We both didn’t like to be bored. Didn’t like to be tied down to anything, not of our own making. We were surprisingly similar in some ways. But she was so difficult to read.

Would she think my answer was right? Was it wrong to kill humans because someone would cry? Was that right? Would she cry? I didn’t know. I wasn’t a Dragon of Earth because I wanted to kill anyone really. I was just following what my destiny had laid out for me, nothing more. Perhaps there was something wrong with me. Perhaps I should have felt something for what I was doing. But I didn’t.
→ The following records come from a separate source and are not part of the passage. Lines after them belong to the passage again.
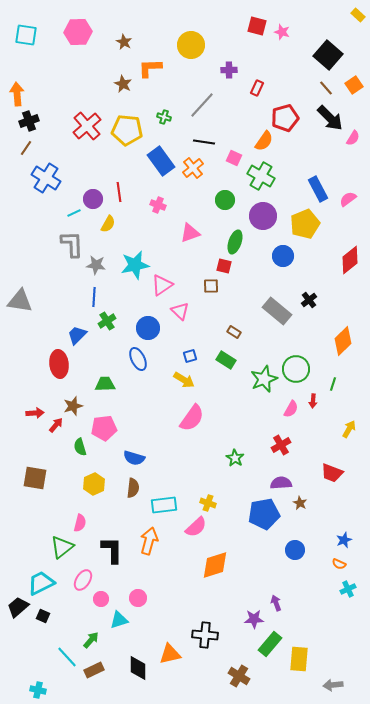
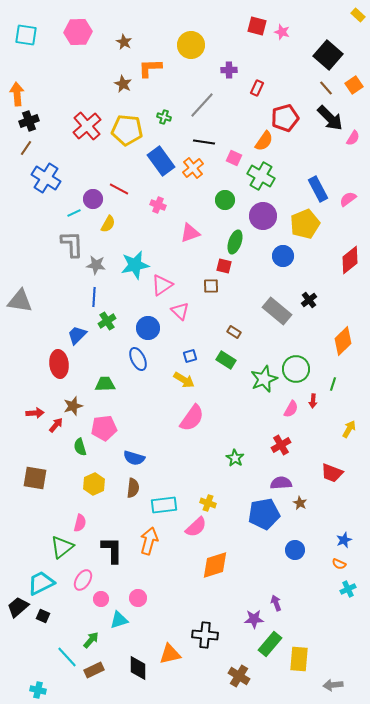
red line at (119, 192): moved 3 px up; rotated 54 degrees counterclockwise
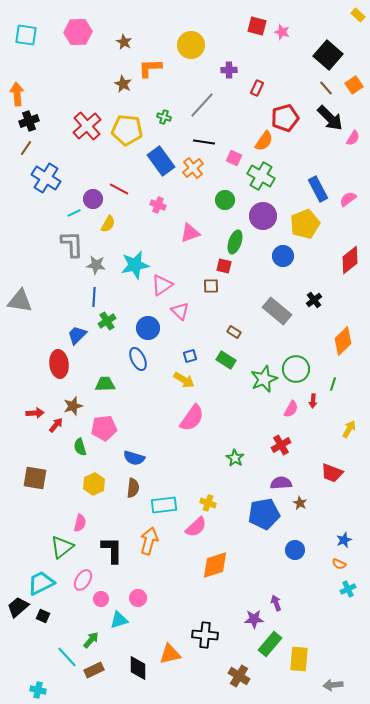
black cross at (309, 300): moved 5 px right
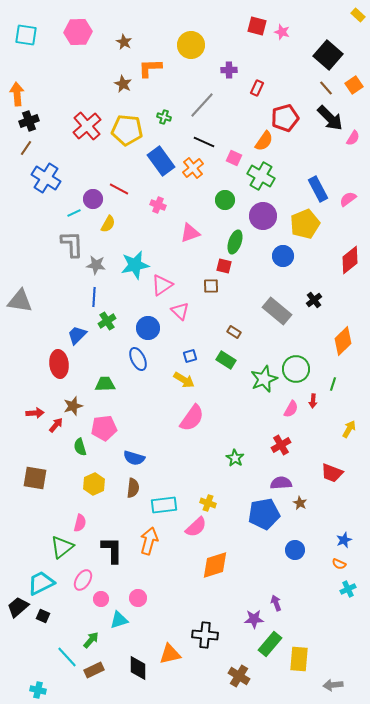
black line at (204, 142): rotated 15 degrees clockwise
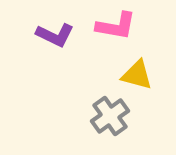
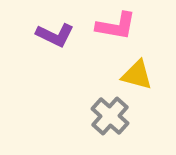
gray cross: rotated 12 degrees counterclockwise
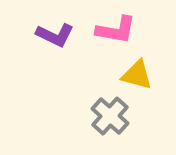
pink L-shape: moved 4 px down
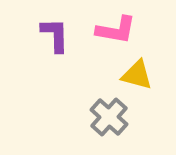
purple L-shape: rotated 117 degrees counterclockwise
gray cross: moved 1 px left, 1 px down
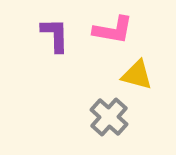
pink L-shape: moved 3 px left
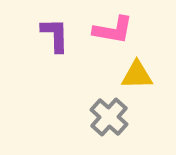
yellow triangle: rotated 16 degrees counterclockwise
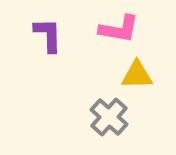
pink L-shape: moved 6 px right, 1 px up
purple L-shape: moved 7 px left
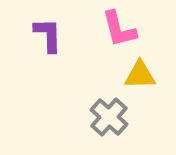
pink L-shape: rotated 66 degrees clockwise
yellow triangle: moved 3 px right
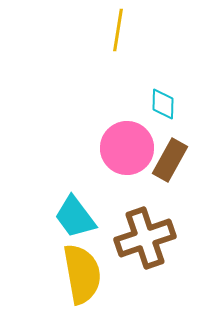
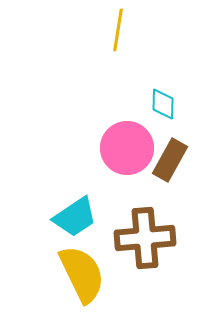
cyan trapezoid: rotated 87 degrees counterclockwise
brown cross: rotated 14 degrees clockwise
yellow semicircle: rotated 16 degrees counterclockwise
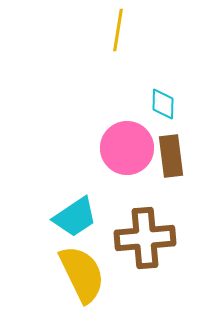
brown rectangle: moved 1 px right, 4 px up; rotated 36 degrees counterclockwise
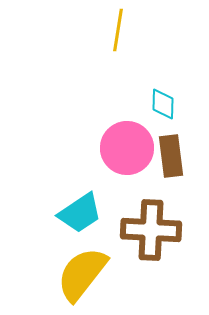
cyan trapezoid: moved 5 px right, 4 px up
brown cross: moved 6 px right, 8 px up; rotated 8 degrees clockwise
yellow semicircle: rotated 116 degrees counterclockwise
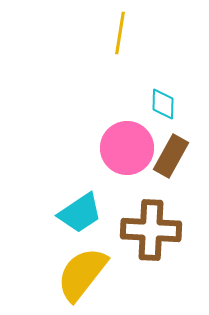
yellow line: moved 2 px right, 3 px down
brown rectangle: rotated 36 degrees clockwise
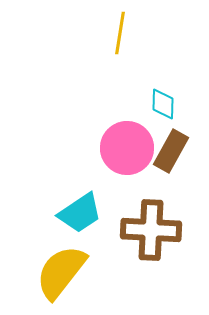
brown rectangle: moved 5 px up
yellow semicircle: moved 21 px left, 2 px up
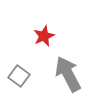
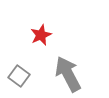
red star: moved 3 px left, 1 px up
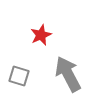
gray square: rotated 20 degrees counterclockwise
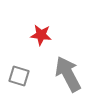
red star: rotated 30 degrees clockwise
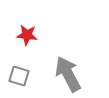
red star: moved 14 px left
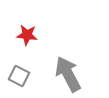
gray square: rotated 10 degrees clockwise
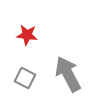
gray square: moved 6 px right, 2 px down
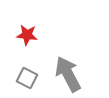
gray square: moved 2 px right
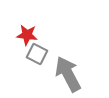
gray square: moved 10 px right, 24 px up
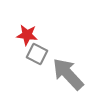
gray arrow: rotated 15 degrees counterclockwise
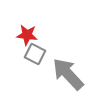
gray square: moved 2 px left
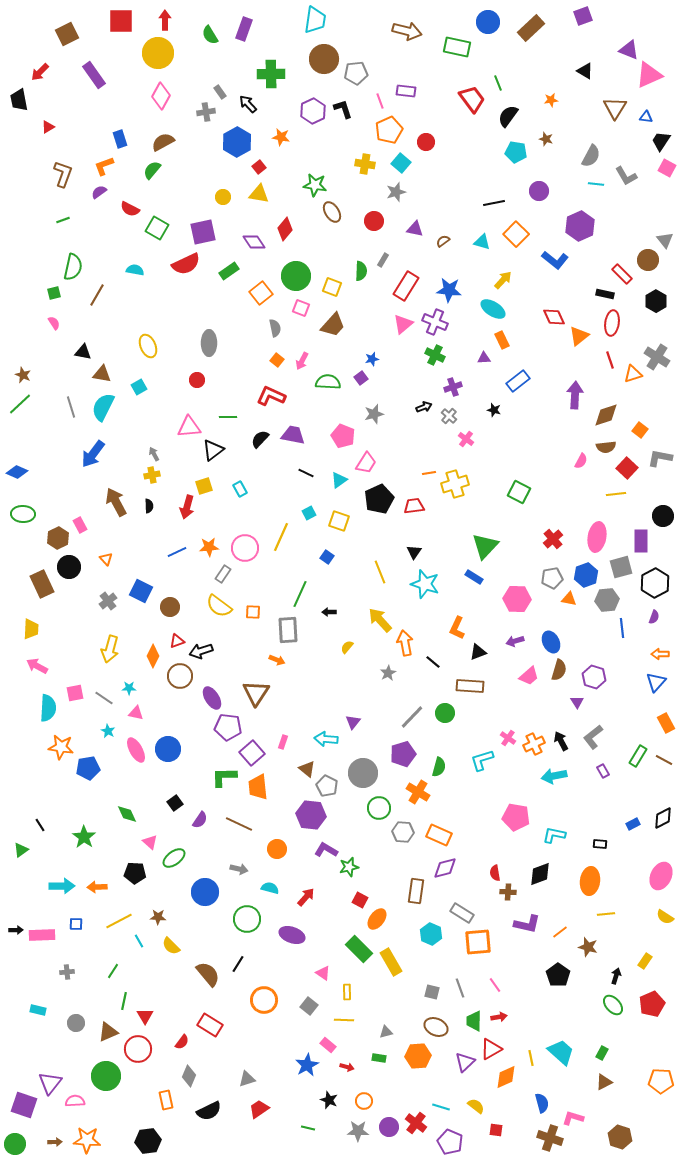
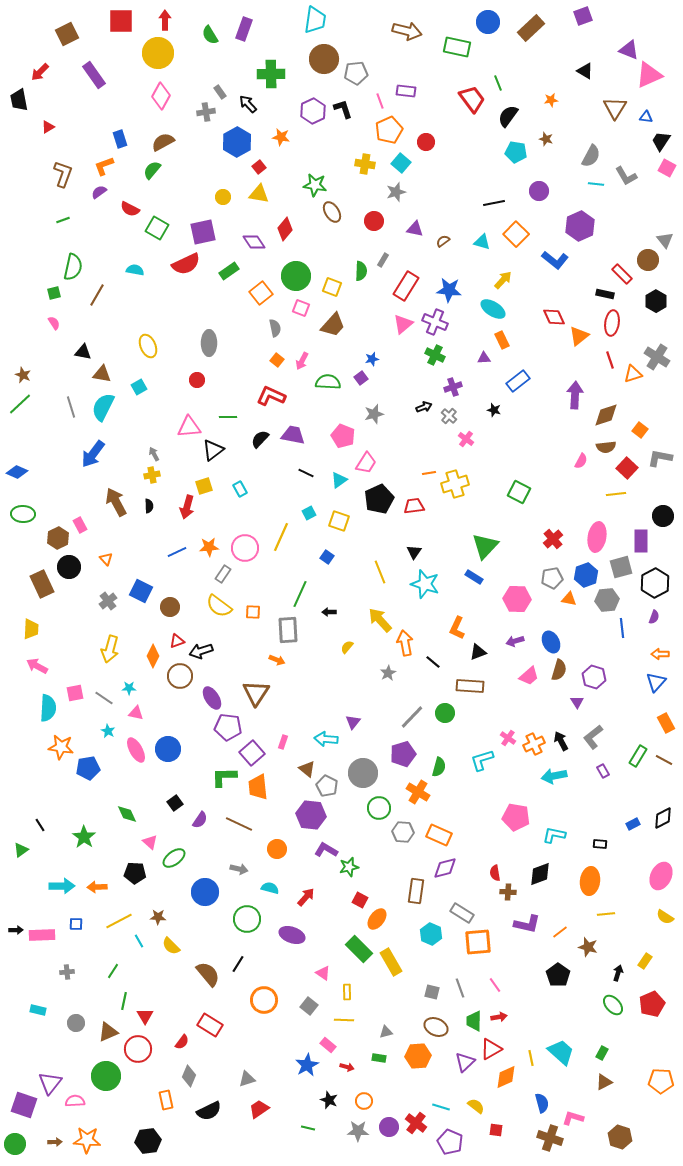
black arrow at (616, 976): moved 2 px right, 3 px up
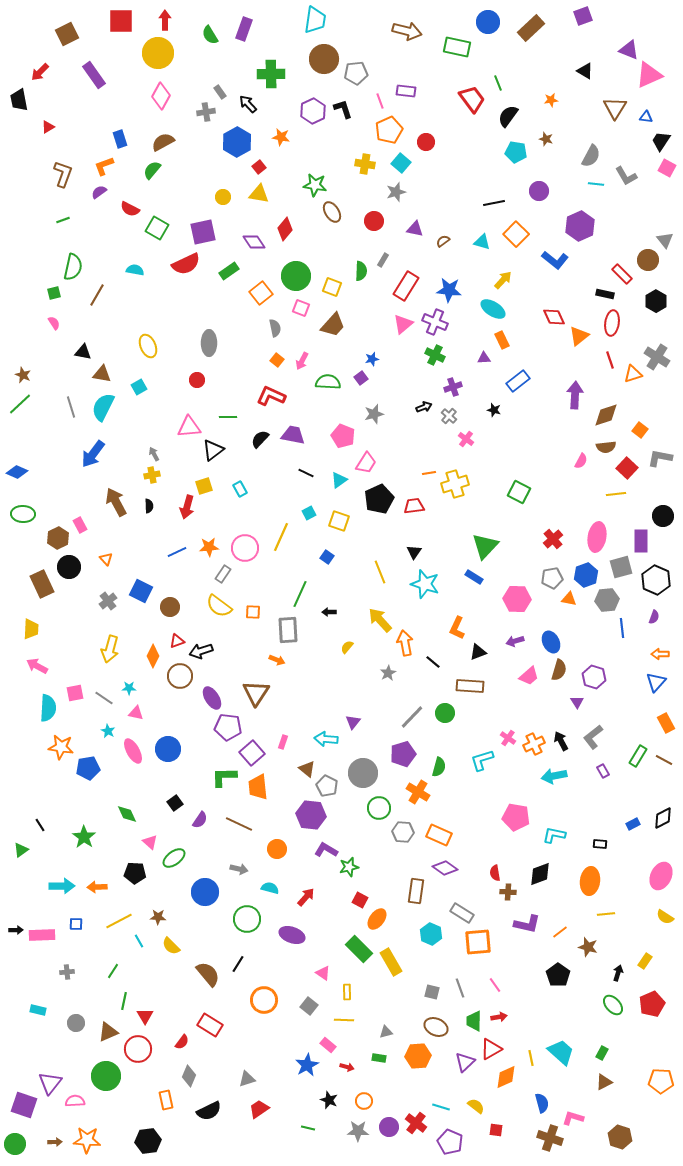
black hexagon at (655, 583): moved 1 px right, 3 px up; rotated 8 degrees counterclockwise
pink ellipse at (136, 750): moved 3 px left, 1 px down
purple diamond at (445, 868): rotated 50 degrees clockwise
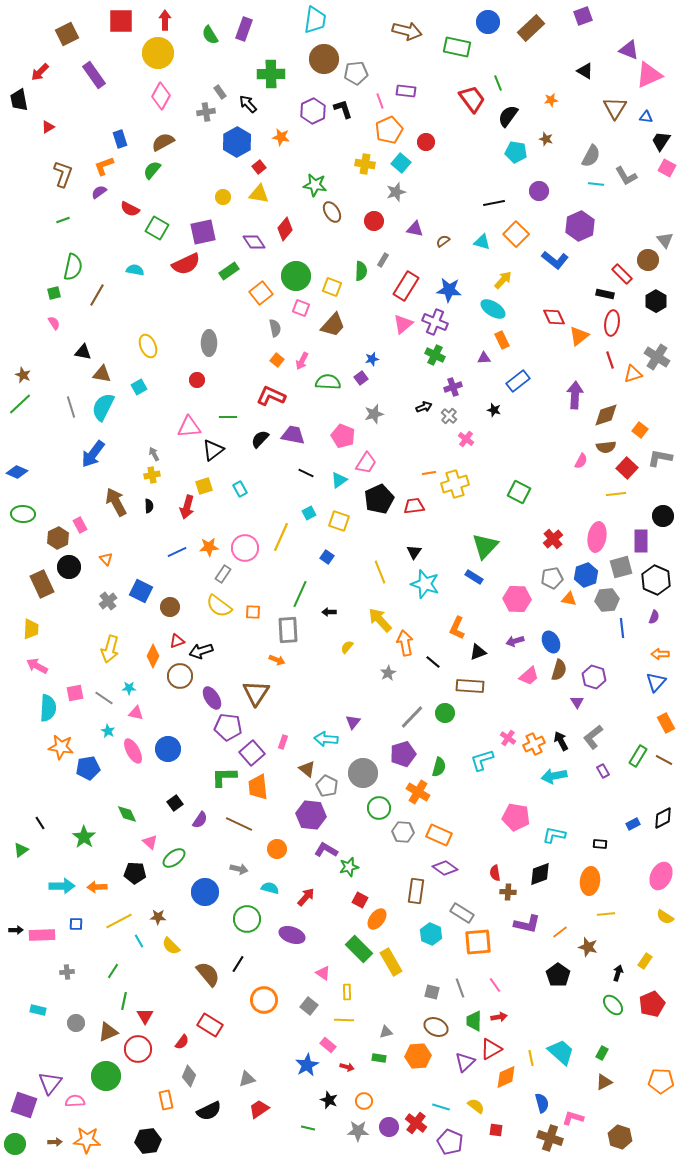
black line at (40, 825): moved 2 px up
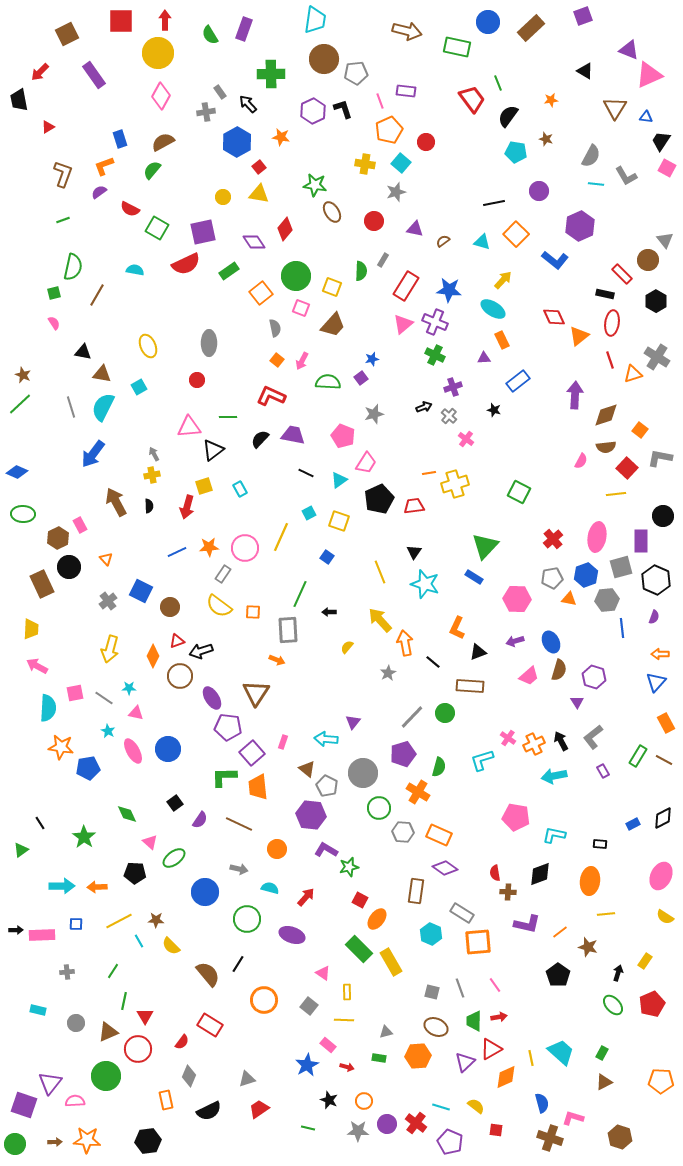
brown star at (158, 917): moved 2 px left, 3 px down
purple circle at (389, 1127): moved 2 px left, 3 px up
She doesn’t know how shallow I am. I really wasn’t capable of feeling anything very deeply. My emotions ebb and flow like the tide, appearing sometimes like a trickle of water, and disappearing as swiftly. She did everything so deeply, so intensely. Just as she gave herself so fully to the embrace of her Beast. She doesn’t know I am like a hollow vessel, waiting to be filled. Perhaps she can fill it. Perhaps not. Perhaps I am looking to her for salvation. As a way to prove that I am human.

She doesn’t know.

**********************************************************************************************

He doesn’t know what is inside me.

He thinks I’m just a young girl. But I am more than that. I’m also a Dragon of Heaven.

He doesn’t know that to have been chosen for this role. I would have had to have had the strength of will to kill, if I needed to. Yes, as a Dragon of Heaven I wanted to protect. But to protect, I had to be prepared to kill. Not just anyone can do that.

He doesn’t realise that I had thought about killing before. When I was very young and being teased so much. When I had felt so alone, ostracised because no-one else could see Inuki. I had hated those children. I had hated them for what they said to me. Hated them with all the passion of my six year old heart. So I knew about hate. I knew about death. I’m not as pure and innocent as he thinks.

Yes, I am young, younger than him, but my heart is not so clean. And he doesn’t know what other thoughts I have. Those thoughts also aren’t pure or innocent. I may be only 14 years old, but I’m old enough to know full well what happens between and man and a woman. I know about sex. I may not have done it yet, but the feelings I have for him, the thoughts that burn through my mind and set my body on fire, are not those of a child. They are not pure or innocent or chaste. They are dirty, sordid, hot and I wanted them. I wanted them with him.

He doesn’t know about that. He doesn’t yet know about me.